Your instructions » Return the listing below line for line, without changing a single character.

□ □ □

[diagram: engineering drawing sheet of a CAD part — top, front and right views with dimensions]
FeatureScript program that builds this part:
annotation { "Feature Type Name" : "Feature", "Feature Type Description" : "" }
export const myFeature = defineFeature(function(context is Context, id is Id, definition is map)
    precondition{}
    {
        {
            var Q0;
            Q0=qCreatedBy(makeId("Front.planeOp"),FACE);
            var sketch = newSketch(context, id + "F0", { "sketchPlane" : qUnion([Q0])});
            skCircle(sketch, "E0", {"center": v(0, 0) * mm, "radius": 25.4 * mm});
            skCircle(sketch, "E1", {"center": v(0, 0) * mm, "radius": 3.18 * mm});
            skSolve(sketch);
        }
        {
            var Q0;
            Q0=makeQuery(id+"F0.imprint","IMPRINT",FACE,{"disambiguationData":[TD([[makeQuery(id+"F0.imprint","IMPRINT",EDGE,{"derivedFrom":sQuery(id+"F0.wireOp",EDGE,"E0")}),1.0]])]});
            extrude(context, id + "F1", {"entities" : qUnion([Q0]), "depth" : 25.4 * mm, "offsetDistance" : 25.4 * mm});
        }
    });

□ □ □

Exercise solution »
[diagram: engineering drawing sheet of a CAD part — top, front and right views with dimensions]
FeatureScript program that builds this part:
annotation { "Feature Type Name" : "Feature", "Feature Type Description" : "" }
export const myFeature = defineFeature(function(context is Context, id is Id, definition is map)
    precondition{}
    {
        {
            var Q0;
            Q0=qCreatedBy(makeId("Front.planeOp"),FACE);
            var sketch = newSketch(context, id + "F0", { "sketchPlane" : qUnion([Q0])});
            skCircle(sketch, "E0", {"center": v(0, 0) * mm, "radius": 25.4 * mm});
            skCircle(sketch, "E1", {"center": v(0, 0) * mm, "radius": 3.18 * mm});
            skSolve(sketch);
        }
        {
            var Q0;
            Q0=makeQuery(id+"F0.imprint","IMPRINT",FACE,{"disambiguationData":[TD([[makeQuery(id+"F0.imprint","IMPRINT",EDGE,{"derivedFrom":sQuery(id+"F0.wireOp",EDGE,"E0")}),1.0]])]});
            extrude(context, id + "F1", {"entities" : qUnion([Q0]), "depth" : 25.4 * mm, "offsetDistance" : 25.4 * mm});
        }
    });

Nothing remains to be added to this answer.